## WHAT YOU HAVE TO DO
Retype the part of the Gangotri Bhandari article below word for word, starting at "Medal record" and ending at "in Jaipur, Rajasthan.".

## TEXT UNDER STUDY
%%

Gangotri Bhandari

Medal record
Women's field hockey
Representing India
Asian Games
| Gold medal – first place | 1982 Delhi | Team competition |

= Gangotri Bhandari =

Indian field hockey player

Gangotri (Bhandari) Bist (13 August, 1956 – 10 March, 2026) was a former olympian and international hockey player who played for the Indian Women's Hockey Team. She represented India at the 1980 Summer Olympics and 1982 Asian Games along with many other international tournaments. She had also been the vice captain for Indian Women's Hockey Team during the Asian Hockey Championship in Kyoto, Japan in 1981. Post her professional sports career - she worked for NWR Railways as chief office superintendent and lived with her beloved family in Jaipur, Rajasthan.

== Personal life==
Gangotri (Bhandari) Bist was born at Pauri Garhwal. She was the first daughter of her parents, and had two siblings. She shifted to Jaipur in 1966 and started playing field hockey as a hobby during her schooling and later played for India at national and international levels.

== Career ==

===National tournaments===

| Year | Tournament |
|---|---|
| 1974 | XI Jnr Women' National Hockey Championship in Trivandrum |
| 1974 | Senior Women's National Hockey Championship in Jaipur |
| 1976 | XXX Senior Women's Hockey National Championship in Goa |
| 1976 | XXX Women's Hockey National Championship in Pune (Runners up) |
| 1976 | II National Sports Festival for Women in New Delhi |
| 1977 | All India Guru Nanak Women's Hockey in Chandigarh |
| 1977 | Inter Zonal Hockey Championship in Patiala (Gold Medal) |
| 1977 | Inter Railway Women's Hockey Championship (Winner) |
| 1978 | Inter Railway Women's Hockey Championship (Winner) |
| 1980 | Rajasthan State Women's Sports Festival in Ajmer |
| 1980 | V National Sports Festival for Women in Jabalpur |
| 1980 | Abel David Memorial Trophy in Pune (Winner) |
| 1980 | 34th Women's Hockey Championship in Indore (Winner) |
| 1981 | XXXV Senior National Women's Hockey Championship in Ahemdabad (Winner) |
| 1982 | II Begum Rasul Trophy Tournament in Pune (Gold Medal) |
| 1982 | XXXVI al Women's Hockey Championship in Calicut (Winner) |

===International tournaments===

| 1979 | 2nd World Hockey Championship at Vancouver Canada |
| 1980 | Olympic Games in MOSCO (4th place) |
| 1981 | Asian Hockey Championship KYOTO Japan (Gold Medal) |
| 1981 | Querdr Angular Tournament at Japan (Gold Medal) |
| 1982 | Indo/German test match in India (Winner) |
| 1982 | Begam Resool Tournament at Pune (Gold Medal) |
| 1982 | Indo/German test match in Germany (Winner) |
| 1982 | Indo/Russia test match in Moscow |
| 1982 | Indo/Russia test match in India (Winner) |
| 1982 | IX Asian Games Delhi (Gold Medal) |
| 1983 | World Cup at Kuala Lumpur |

== Achievements ==

Gangotri (Bhandari) Bist played for the Indian Women's Hockey Team in 1980 MOSCOW Olympics where the team stood 4th position.

%%

## COLLECTED MATERIAL
%%

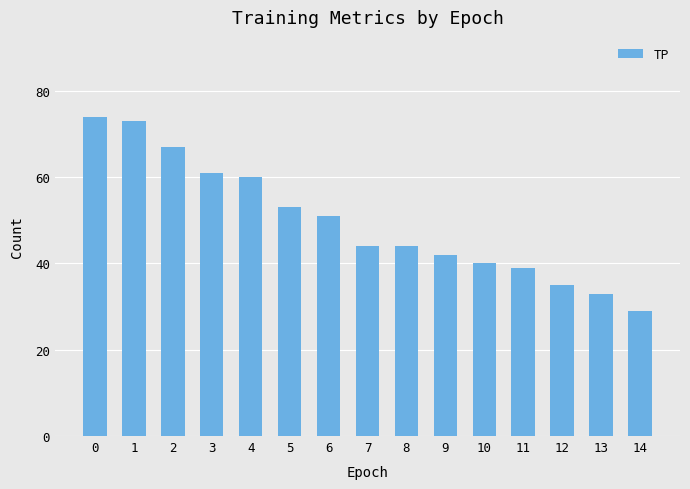

Reading left to right, what are all the values shown in this chart?

74	73	67	61	60	53	51	44	44	42	40	39	35	33	29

%%

## RESULT OF THE EXERCISE
Medal record
Women's field hockey
Representing India
Asian Games
| Gold medal – first place | 1982 Delhi | Team competition |

= Gangotri Bhandari =

Indian field hockey player

Gangotri (Bhandari) Bist (13 August, 1956 – 10 March, 2026) was a former olympian and international hockey player who played for the Indian Women's Hockey Team. She represented India at the 1980 Summer Olympics and 1982 Asian Games along with many other international tournaments. She had also been the vice captain for Indian Women's Hockey Team during the Asian Hockey Championship in Kyoto, Japan in 1981. Post her professional sports career - she worked for NWR Railways as chief office superintendent and lived with her beloved family in Jaipur, Rajasthan.